C’est un dilemme complexe qui oppose deux piliers de la transition écologique : la souveraineté alimentaire et l’autonomie énergétique. Voici les principaux arguments pour peser le pour et le contre :
Les arguments contre (L’importance des terres)
Irréversibilité : Une fois qu’une terre est bétonnée ou compactée pour des infrastructures lourdes, elle perd ses qualités biologiques. Il faut des siècles pour recréer un sol fertile.
Sécurité alimentaire : Réduire la surface cultivable augmente la dépendance aux importations, ce qui est risqué en cas de tensions mondiales.

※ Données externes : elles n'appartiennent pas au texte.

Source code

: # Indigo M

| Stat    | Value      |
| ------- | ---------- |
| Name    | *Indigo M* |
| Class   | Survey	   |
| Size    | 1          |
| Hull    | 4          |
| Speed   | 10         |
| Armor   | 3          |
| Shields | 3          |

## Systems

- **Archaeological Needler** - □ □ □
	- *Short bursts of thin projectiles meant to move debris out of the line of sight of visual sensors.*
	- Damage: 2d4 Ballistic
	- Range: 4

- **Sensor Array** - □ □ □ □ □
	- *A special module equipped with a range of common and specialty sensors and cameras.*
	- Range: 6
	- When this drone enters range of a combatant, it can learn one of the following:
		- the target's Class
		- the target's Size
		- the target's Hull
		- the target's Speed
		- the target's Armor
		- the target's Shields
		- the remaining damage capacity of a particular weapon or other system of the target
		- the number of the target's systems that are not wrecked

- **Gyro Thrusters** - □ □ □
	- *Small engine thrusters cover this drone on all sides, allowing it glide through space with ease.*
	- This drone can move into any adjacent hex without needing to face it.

Biodiversité : Les zones agricoles servent souvent de corridors écologiques pour la faune et la flore.
Impact paysager et social : Cela peut dénaturer les campagnes et susciter une forte opposition des communautés locales et des agriculteurs.
Les arguments pour (La nécessité énergétique)
Décarbonation : Pour sortir des énergies fossiles, il faut multiplier les sources de production (éolien, solaire, etc.).
Proximité : Installer des sites de production près des zones de consommation (souvent en campagne) réduit les pertes d’énergie liées au transport.
Revenu pour les agriculteurs : Louer une partie de leurs terres pour l’énergie peut offrir une stabilité financière à des fermes en difficulté.
Les solutions de compromis
Aujourd’hui, la tendance n’est plus à la « destruction », mais à la cohabitation :
- L’agrivoltaïsme : Installer des panneaux solaires surélevés au-dessus des cultures. Cela peut même protéger certaines plantes de la canicule ou de la grêle tout en produisant de l’électricité.
- Priorité aux zones dégradées : Installer les centrales solaires sur d’anciennes décharges, des friches industrielles ou des parkings plutôt que sur des terres fertiles.